European Union farm ministers have agreed to a sweeping reform of the sugar sector following a marathon three-day session of talks.
Sweet deal for consumers
A British spokeswoman said a deal had been reached after "a large qualified majority" of the ministers had agreed to the proposed reform brokered by the European Commission and Britain, the current holder of the rotating EU presidency.
The EU had little choice other than make broad reforms to its sugar policy after complaints from Australia, Brazil and Thailand led the World Trade Organization (WTO) to rule it illegal.
At the moment, the EU offers a guaranteed price for sugar that is paid for, in effect, by consumers, with Brussels buying from producers at about three times the average world market price.
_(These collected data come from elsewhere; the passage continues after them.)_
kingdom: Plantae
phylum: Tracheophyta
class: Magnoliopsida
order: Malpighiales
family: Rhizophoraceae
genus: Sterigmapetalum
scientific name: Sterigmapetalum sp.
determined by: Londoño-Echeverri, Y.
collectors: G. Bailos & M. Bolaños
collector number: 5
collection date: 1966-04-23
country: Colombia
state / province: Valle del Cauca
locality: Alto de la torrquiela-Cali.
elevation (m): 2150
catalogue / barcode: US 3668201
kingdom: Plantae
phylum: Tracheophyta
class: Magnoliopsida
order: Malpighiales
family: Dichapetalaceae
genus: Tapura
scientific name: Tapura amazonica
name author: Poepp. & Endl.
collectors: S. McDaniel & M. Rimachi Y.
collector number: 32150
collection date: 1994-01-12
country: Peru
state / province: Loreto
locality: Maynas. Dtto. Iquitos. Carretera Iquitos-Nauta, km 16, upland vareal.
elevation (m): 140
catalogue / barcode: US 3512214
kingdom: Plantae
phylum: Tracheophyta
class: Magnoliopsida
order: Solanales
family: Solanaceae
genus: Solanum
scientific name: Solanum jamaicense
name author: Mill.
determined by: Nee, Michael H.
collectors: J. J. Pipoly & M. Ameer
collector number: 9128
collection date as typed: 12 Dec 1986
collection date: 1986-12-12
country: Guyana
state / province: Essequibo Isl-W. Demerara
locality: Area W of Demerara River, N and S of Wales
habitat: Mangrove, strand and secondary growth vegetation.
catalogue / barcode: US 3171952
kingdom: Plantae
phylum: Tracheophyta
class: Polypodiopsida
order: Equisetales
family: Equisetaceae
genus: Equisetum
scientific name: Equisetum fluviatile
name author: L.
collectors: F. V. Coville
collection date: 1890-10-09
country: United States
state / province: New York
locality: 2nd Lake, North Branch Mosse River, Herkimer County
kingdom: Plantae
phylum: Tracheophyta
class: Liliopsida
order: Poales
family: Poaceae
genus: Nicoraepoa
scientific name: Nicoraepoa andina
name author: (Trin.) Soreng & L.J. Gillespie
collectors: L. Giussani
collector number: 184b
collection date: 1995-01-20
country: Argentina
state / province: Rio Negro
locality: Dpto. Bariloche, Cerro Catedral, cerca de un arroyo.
Sugar producers outside Europe argue that such a system distorts the price of sugar on international markets.
The spokeswoman said the reform package was approved after the proposed cut in the guaranteed price was reduced to 36 percent rather than 39 percent as suggested in a previous set of proposals.
The ministers were under pressure to endorse the deal because the reform will give the EU extra bargaining power during crunch trade negotiations ahead of a mid-December Hong Kong ministerial meeting of the WTO.
The stuff of heated debate
But Europe's sugar beet farmers reject the planned reforms, as do 18 African, Caribbean and Pacific states, known collectively as ACP countries, which benefit from the current guaranteed price system. They argue that the reform will make it even harder for them to adapt than for richer EU producers.